Bel Canto Ref500 Review April 30th, 2009 | by Steven Stone

Bel Canto Ref500 Image
  • Photos:
  • Bel Canto Ref500 Image 1
  • Bel Canto Ref500 Image 2
  • Bel Canto Ref500 Image 3

Bel Canto Ref 500 power amplifiers give you the opportunity to have great sound AND sip lightly from the energy stream.


Highs: Energy efficient and compact; powerful; transparent; beautifully built

Lows: Expensive; not as dimensional as a tube amplifier

Introduction

If you wanted a top-echelon audio power amplifier fifteen years ago, it would be big, heavy, power sucking, and hot. That’s because Class A amplifiers generate tremendous amounts of heat during operation. Over 75% of the energy that goes in goes out as heat, not sound. Class A/B amplifiers are only slightly better since they operate as class A amps until certain point when they slide into more efficient class B operation where only 50% of consumed energy becomes heat. To dissipate all this heat these power amplifiers also need large heat sinks, which take up space and add weight.

Smaller, lighter and far more energy efficient digital class D switching amplifiers have been available for audio applications for almost fifteen years. But they were relegated primarily to powering subwoofers and car stereos because they weren’t sonically competitive with analog amps. They had simple analog processing and crude digital to analog conversion using a fixed frequency triangle wave. To reduce their inherent distortion they needed a traditional analog feedback loop. This approach had numerous drawbacks and still produced audibly high levels of total harmonic distortion and intermodulation distortion.

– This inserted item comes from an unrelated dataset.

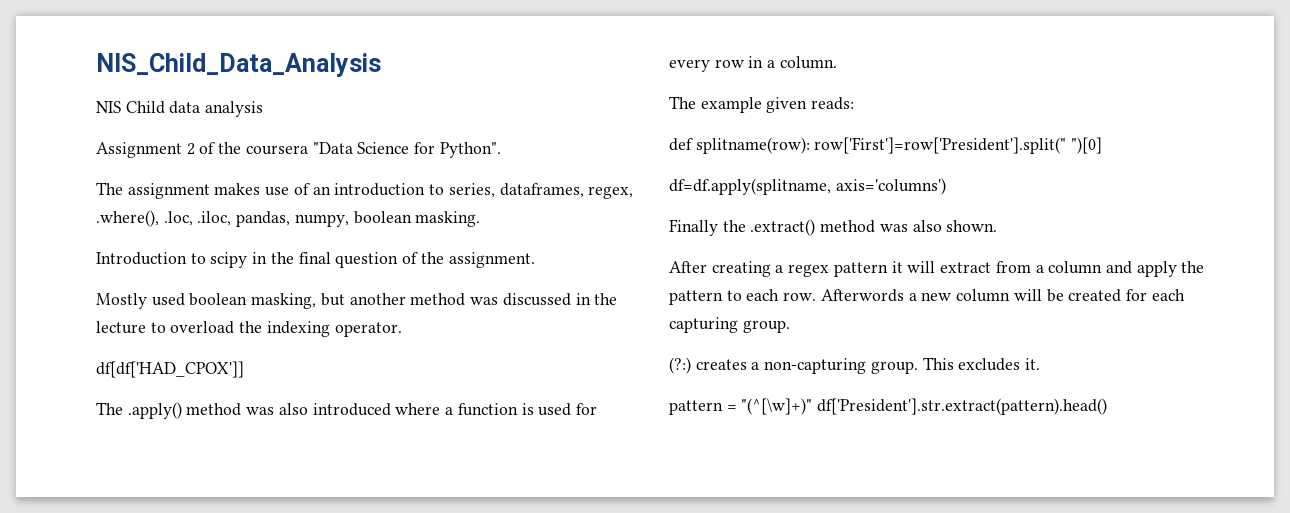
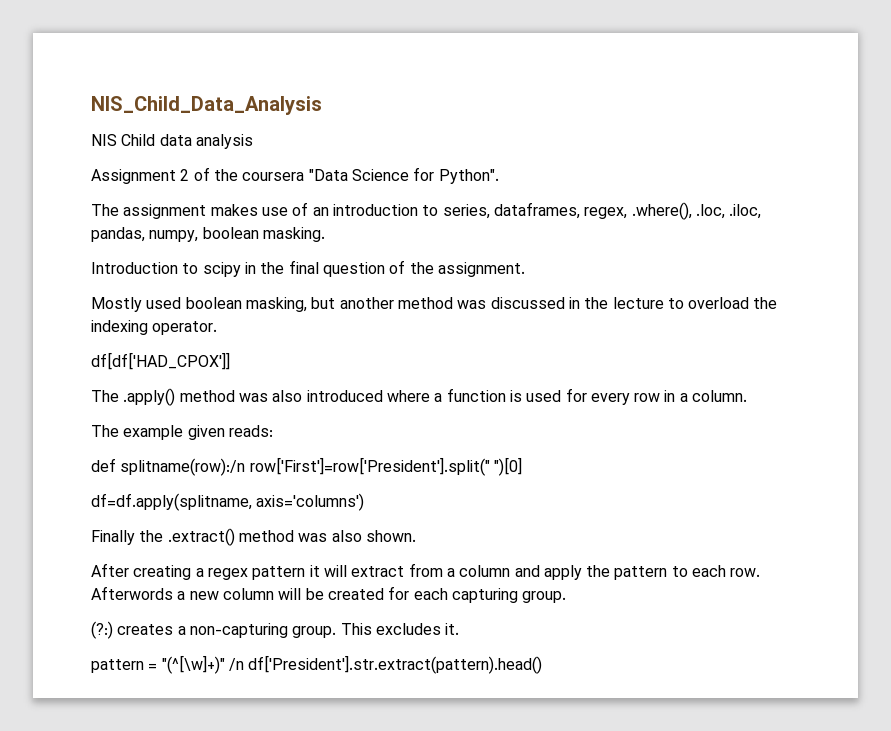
[695,137,810,154] splitname(row): -> [120,458,246,476] splitname(row):/n
(813, 406) none -> [228,658,244,671] /n

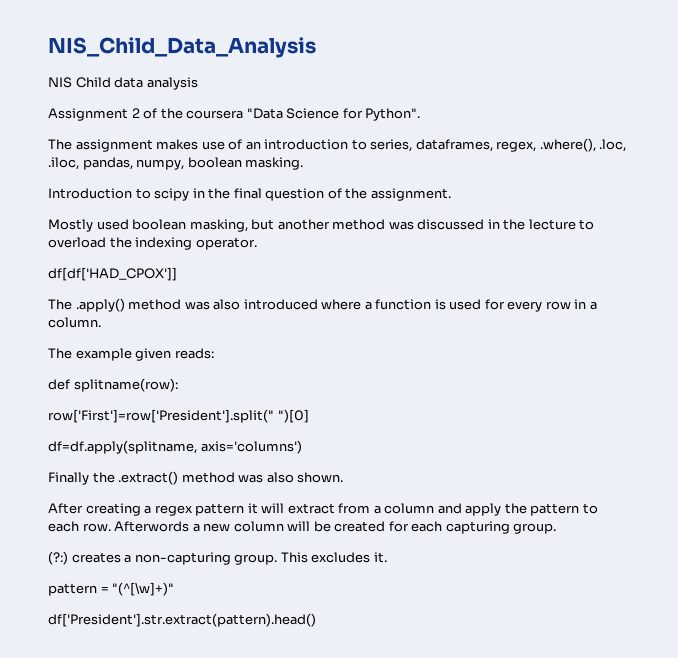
[120,458,246,476] splitname(row):/n -> [73,378,178,392] splitname(row): //
[228,658,244,671] /n -> (175, 589) //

Flash forward fifteen years and times have changed. Digital amplifiers have gotten much better, so good in fact that some audio manufacturers who wouldn’t have dreamed of making digital amplifiers fifteen years ago, such as Bel Canto, now only produce digital amplifiers.

Bel Canto was among the first US audio manufacturers to embrace digital amplifiers. Their original EVO series was built around the Tripath or class T amplifier module. But even before Tripath declared bankruptcy, Bel Canto had moved on to the Bang and Olufsen’s ICE amplifier module. Bel Canto’s designer, John Stronzer, told me, “I was concerned for the future of Tripath, and when Bang and Olufsen sent me their latest ICE power module I was impressed. Frankly, I wasn’t happy with their earlier versions, but the latest ones were good enough to consider building an amplifier around. It’s good technology, and a great part to utilize for a power amplifier.”